How do you prepare for “high impact-low probability” events? That’s a phrase that crops up regularly in global warming research and insurance industry talk. It’s also one that’s given me increasing pause, especially since I’ve begun reading Nassim Nicholas Taleb’s “The Black Swan: The Impact of the Highly Improbable.”
Taleb’s argument is this: that it’s the low-probability, high-impact, random and unpredictable events that have shaped human history, rather than the events everyone “saw” coming (only in retrospect, typically).
Thinking about this, I realized the same argument applies to Earth’s history. How, after all, do we slice up 4.5 billion years of geological time? We use geologic periods whose boundaries are usually catastrophic — low-probability but high-impact — events.
For instance, the “Great Dying” between the Permian and Triassic ages around 250 million years ago, caused more species to die out than any other mass extinction event on Earth. One theory for its cause was a huge meteor impact — something that wasn’t predictable then, but might be today. Another hypothesis, though, suggests a sudden and massive release of clathrates, which are basically greenhouse gases stored in crystalline form under the floors of the oceans.
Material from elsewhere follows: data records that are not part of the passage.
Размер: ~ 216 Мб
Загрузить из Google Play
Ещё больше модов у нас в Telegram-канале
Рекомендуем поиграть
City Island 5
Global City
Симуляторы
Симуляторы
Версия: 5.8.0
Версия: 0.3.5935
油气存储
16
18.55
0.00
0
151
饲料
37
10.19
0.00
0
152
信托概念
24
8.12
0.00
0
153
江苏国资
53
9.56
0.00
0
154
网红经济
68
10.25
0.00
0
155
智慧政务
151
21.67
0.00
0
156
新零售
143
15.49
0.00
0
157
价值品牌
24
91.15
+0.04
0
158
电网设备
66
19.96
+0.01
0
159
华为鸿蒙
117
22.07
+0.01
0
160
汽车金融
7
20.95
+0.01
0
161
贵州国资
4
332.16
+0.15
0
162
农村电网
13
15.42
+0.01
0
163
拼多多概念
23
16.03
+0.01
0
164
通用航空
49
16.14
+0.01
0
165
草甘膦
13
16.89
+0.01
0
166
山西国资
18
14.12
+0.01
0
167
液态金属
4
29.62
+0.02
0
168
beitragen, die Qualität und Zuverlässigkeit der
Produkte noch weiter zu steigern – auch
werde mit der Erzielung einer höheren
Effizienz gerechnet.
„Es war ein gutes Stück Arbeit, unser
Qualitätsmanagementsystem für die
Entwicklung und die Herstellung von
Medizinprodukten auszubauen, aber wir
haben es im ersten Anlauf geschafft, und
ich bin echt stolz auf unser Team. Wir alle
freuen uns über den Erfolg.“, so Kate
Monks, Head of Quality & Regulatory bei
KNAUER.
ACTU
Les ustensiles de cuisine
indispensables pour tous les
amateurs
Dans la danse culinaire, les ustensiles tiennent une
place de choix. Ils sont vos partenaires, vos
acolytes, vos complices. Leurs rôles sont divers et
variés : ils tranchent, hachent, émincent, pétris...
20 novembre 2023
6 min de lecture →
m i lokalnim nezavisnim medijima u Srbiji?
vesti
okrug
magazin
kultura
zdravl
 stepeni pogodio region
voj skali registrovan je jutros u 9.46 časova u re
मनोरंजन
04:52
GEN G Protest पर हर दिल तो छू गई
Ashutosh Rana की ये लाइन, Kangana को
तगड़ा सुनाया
Now, consider the present day. There are still clathrates under the oceans and methane stored in permafrost. There are also tons of human-created carbon that has — until now — been safely stored away in the seas, soils, plants and trees. And there’s a body of scientific opinion that states we’re already in the midst of the Earth’s sixth mass extinction.
To all the uncertainties that already guide Earth’s path through time, we’re now deliberately throwing gasoline onto the fire in fhe form of ever-rising greenhouse gas emissions. In a recent study on “Florida and Climate Change,” Tufts University researchers Elizabeth A. Stanton and Frank Ackerman put it this way: we’re changing our deck of climate cards — already impossible to predict for each individual draw — by adding more cards that change the odds further.
That sounds to me like we’re making the “low probability-high impact” event even more probable. What do you think?